### DATA PROVIDED
****

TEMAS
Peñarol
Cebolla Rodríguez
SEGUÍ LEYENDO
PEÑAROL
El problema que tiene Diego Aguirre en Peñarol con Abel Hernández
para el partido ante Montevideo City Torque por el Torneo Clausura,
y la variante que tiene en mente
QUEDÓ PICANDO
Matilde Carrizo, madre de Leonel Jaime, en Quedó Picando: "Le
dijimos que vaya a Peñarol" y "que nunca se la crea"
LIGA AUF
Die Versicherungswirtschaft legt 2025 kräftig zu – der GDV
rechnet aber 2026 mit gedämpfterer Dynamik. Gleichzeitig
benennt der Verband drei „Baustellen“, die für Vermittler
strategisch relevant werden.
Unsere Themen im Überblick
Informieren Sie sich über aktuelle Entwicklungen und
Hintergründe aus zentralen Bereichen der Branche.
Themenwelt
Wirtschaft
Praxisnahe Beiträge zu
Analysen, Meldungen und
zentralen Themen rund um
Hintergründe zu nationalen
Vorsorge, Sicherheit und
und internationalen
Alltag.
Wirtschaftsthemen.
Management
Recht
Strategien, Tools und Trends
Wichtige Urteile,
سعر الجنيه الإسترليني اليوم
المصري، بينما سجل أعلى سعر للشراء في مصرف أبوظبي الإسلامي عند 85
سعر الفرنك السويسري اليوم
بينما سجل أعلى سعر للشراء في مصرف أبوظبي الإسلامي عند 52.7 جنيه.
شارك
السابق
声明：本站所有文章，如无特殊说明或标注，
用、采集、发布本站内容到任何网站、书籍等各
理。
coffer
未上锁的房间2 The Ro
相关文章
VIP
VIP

****

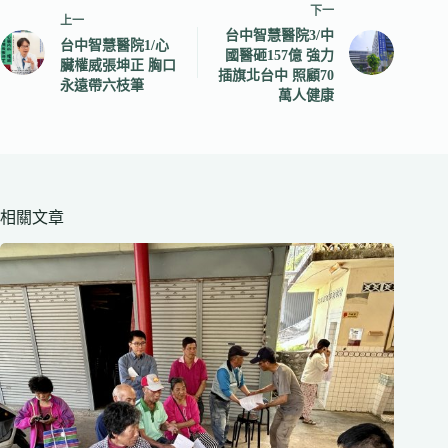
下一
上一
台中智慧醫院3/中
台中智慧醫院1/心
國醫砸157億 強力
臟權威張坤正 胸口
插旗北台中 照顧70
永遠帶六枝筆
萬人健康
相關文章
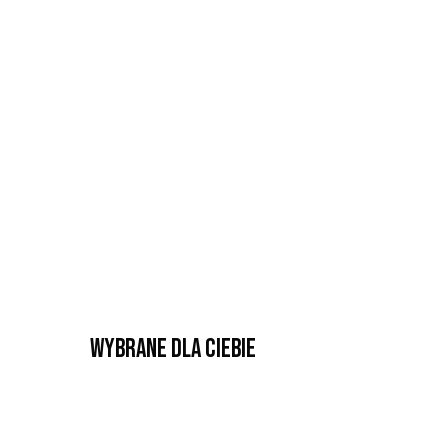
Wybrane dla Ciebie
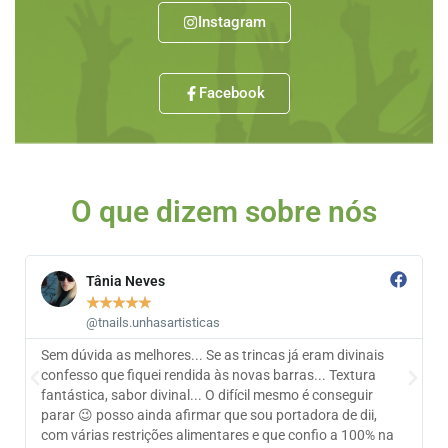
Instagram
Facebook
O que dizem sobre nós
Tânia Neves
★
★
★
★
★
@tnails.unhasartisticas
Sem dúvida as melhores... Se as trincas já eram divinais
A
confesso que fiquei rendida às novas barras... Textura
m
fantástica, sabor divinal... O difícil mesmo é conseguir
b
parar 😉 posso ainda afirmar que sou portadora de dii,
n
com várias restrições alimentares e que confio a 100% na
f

****

### WHAT YOU SHOULD DO
Show each line from the records above that contains the word "مصرف". Case counts.

### TASK SOLUTION
المصري، بينما سجل أعلى سعر للشراء في مصرف أبوظبي الإسلامي عند 85
بينما سجل أعلى سعر للشراء في مصرف أبوظبي الإسلامي عند 52.7 جنيه.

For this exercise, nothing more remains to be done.